Reproduce each line below without any alteration.

Segment Open

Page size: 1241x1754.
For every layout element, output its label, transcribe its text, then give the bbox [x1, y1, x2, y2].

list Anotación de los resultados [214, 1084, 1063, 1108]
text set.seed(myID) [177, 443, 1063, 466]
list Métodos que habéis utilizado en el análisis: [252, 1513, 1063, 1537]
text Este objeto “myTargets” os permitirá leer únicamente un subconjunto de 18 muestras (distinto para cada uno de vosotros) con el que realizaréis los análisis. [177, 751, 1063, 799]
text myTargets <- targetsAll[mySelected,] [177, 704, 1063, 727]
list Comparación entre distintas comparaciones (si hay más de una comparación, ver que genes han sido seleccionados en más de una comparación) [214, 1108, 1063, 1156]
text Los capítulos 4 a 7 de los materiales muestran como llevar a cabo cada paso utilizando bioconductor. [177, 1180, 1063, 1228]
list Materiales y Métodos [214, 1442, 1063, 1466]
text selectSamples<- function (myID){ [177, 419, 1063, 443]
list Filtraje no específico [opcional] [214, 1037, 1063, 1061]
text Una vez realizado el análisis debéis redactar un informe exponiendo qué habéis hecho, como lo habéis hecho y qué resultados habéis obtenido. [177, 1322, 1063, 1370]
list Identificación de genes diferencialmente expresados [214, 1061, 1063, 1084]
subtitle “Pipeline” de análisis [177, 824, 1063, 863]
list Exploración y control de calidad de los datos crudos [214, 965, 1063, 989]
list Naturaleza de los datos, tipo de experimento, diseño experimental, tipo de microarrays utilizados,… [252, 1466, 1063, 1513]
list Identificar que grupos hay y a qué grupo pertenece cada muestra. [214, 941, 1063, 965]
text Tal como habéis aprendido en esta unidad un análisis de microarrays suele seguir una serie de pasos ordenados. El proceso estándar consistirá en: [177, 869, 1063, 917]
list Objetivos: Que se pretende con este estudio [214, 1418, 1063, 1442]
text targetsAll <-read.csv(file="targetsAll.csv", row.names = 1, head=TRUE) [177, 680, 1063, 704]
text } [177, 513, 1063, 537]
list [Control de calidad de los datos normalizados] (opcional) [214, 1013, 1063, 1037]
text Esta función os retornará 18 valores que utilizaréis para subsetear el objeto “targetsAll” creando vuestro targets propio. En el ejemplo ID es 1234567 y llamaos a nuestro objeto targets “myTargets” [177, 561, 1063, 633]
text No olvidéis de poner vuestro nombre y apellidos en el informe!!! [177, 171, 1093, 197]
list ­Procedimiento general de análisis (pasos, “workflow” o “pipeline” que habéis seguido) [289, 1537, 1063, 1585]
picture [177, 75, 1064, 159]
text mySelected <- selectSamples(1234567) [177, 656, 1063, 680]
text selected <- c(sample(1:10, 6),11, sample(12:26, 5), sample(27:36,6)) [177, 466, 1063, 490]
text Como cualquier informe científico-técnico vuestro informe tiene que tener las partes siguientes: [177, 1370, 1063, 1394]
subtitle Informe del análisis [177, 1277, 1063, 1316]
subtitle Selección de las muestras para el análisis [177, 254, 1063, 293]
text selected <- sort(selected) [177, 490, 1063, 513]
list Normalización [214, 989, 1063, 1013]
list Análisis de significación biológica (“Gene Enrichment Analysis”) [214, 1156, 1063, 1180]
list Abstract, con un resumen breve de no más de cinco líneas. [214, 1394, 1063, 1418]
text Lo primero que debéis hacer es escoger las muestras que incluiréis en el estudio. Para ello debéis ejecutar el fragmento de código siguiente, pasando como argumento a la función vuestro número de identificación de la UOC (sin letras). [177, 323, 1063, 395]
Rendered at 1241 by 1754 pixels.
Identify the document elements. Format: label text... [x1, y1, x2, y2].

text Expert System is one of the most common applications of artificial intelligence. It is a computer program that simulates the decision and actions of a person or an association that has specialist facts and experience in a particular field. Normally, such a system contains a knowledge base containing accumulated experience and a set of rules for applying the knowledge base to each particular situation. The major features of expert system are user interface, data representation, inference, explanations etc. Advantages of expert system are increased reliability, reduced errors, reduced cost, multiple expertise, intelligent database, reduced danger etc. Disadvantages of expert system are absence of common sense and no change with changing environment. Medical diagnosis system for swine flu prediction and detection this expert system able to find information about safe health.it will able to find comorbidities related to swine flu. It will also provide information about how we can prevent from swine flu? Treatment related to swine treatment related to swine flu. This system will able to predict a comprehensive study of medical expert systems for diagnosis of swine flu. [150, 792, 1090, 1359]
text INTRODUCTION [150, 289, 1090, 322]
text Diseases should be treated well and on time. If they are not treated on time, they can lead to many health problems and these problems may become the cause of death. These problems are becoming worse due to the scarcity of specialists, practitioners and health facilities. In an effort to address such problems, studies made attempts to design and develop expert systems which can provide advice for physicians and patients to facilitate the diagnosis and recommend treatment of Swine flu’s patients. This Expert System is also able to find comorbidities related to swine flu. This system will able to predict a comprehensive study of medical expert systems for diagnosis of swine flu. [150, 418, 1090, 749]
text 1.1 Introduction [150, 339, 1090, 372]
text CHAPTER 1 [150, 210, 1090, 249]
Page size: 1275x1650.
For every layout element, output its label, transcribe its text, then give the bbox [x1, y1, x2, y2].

Segment Closed

• **Your response**
Page size: 1241x1754.
For every layout element, output its label, transcribe its text, then give the bbox [x1, y1, x2, y2].

list Anotación de los resultados [214, 1084, 1063, 1108]
text set.seed(myID) [177, 443, 1063, 466]
list Métodos que habéis utilizado en el análisis: [252, 1513, 1063, 1537]
text Este objeto “myTargets” os permitirá leer únicamente un subconjunto de 18 muestras (distinto para cada uno de vosotros) con el que realizaréis los análisis. [177, 751, 1063, 799]
text myTargets <- targetsAll[mySelected,] [177, 704, 1063, 727]
list Comparación entre distintas comparaciones (si hay más de una comparación, ver que genes han sido seleccionados en más de una comparación) [214, 1108, 1063, 1156]
text Los capítulos 4 a 7 de los materiales muestran como llevar a cabo cada paso utilizando bioconductor. [177, 1180, 1063, 1228]
list Materiales y Métodos [214, 1442, 1063, 1466]
text selectSamples<- function (myID){ [177, 419, 1063, 443]
list Filtraje no específico [opcional] [214, 1037, 1063, 1061]
text Una vez realizado el análisis debéis redactar un informe exponiendo qué habéis hecho, como lo habéis hecho y qué resultados habéis obtenido. [177, 1322, 1063, 1370]
list Identificación de genes diferencialmente expresados [214, 1061, 1063, 1084]
subtitle “Pipeline” de análisis [177, 824, 1063, 863]
list Exploración y control de calidad de los datos crudos [214, 965, 1063, 989]
list Naturaleza de los datos, tipo de experimento, diseño experimental, tipo de microarrays utilizados,… [252, 1466, 1063, 1513]
list Identificar que grupos hay y a qué grupo pertenece cada muestra. [214, 941, 1063, 965]
text Tal como habéis aprendido en esta unidad un análisis de microarrays suele seguir una serie de pasos ordenados. El proceso estándar consistirá en: [177, 869, 1063, 917]
list Objetivos: Que se pretende con este estudio [214, 1418, 1063, 1442]
text targetsAll <-read.csv(file="targetsAll.csv", row.names = 1, head=TRUE) [177, 680, 1063, 704]
text } [177, 513, 1063, 537]
list [Control de calidad de los datos normalizados] (opcional) [214, 1013, 1063, 1037]
text Esta función os retornará 18 valores que utilizaréis para subsetear el objeto “targetsAll” creando vuestro targets propio. En el ejemplo ID es 1234567 y llamaos a nuestro objeto targets “myTargets” [177, 561, 1063, 633]
text No olvidéis de poner vuestro nombre y apellidos en el informe!!! [177, 171, 1093, 197]
list ­Procedimiento general de análisis (pasos, “workflow” o “pipeline” que habéis seguido) [289, 1537, 1063, 1585]
picture [177, 75, 1064, 159]
text mySelected <- selectSamples(1234567) [177, 656, 1063, 680]
text selected <- c(sample(1:10, 6),11, sample(12:26, 5), sample(27:36,6)) [177, 466, 1063, 490]
text Como cualquier informe científico-técnico vuestro informe tiene que tener las partes siguientes: [177, 1370, 1063, 1394]
subtitle Informe del análisis [177, 1277, 1063, 1316]
subtitle Selección de las muestras para el análisis [177, 254, 1063, 293]
text selected <- sort(selected) [177, 490, 1063, 513]
list Normalización [214, 989, 1063, 1013]
list Análisis de significación biológica (“Gene Enrichment Analysis”) [214, 1156, 1063, 1180]
list Abstract, con un resumen breve de no más de cinco líneas. [214, 1394, 1063, 1418]
text Lo primero que debéis hacer es escoger las muestras que incluiréis en el estudio. Para ello debéis ejecutar el fragmento de código siguiente, pasando como argumento a la función vuestro número de identificación de la UOC (sin letras). [177, 323, 1063, 395]
Rendered at 1241 by 1754 pixels.
Identify the document elements. Format: label text... [x1, y1, x2, y2].

text Expert System is one of the most common applications of artificial intelligence. It is a computer program that simulates the decision and actions of a person or an association that has specialist facts and experience in a particular field. Normally, such a system contains a knowledge base containing accumulated experience and a set of rules for applying the knowledge base to each particular situation. The major features of expert system are user interface, data representation, inference, explanations etc. Advantages of expert system are increased reliability, reduced errors, reduced cost, multiple expertise, intelligent database, reduced danger etc. Disadvantages of expert system are absence of common sense and no change with changing environment. Medical diagnosis system for swine flu prediction and detection this expert system able to find information about safe health.it will able to find comorbidities related to swine flu. It will also provide information about how we can prevent from swine flu? Treatment related to swine treatment related to swine flu. This system will able to predict a comprehensive study of medical expert systems for diagnosis of swine flu. [150, 792, 1090, 1359]
text INTRODUCTION [150, 289, 1090, 322]
text Diseases should be treated well and on time. If they are not treated on time, they can lead to many health problems and these problems may become the cause of death. These problems are becoming worse due to the scarcity of specialists, practitioners and health facilities. In an effort to address such problems, studies made attempts to design and develop expert systems which can provide advice for physicians and patients to facilitate the diagnosis and recommend treatment of Swine flu’s patients. This Expert System is also able to find comorbidities related to swine flu. This system will able to predict a comprehensive study of medical expert systems for diagnosis of swine flu. [150, 418, 1090, 749]
text 1.1 Introduction [150, 339, 1090, 372]
text CHAPTER 1 [150, 210, 1090, 249]
Page size: 1275x1650.
For every layout element, output its label, transcribe its text, then give the bbox [x1, y1, x2, y2].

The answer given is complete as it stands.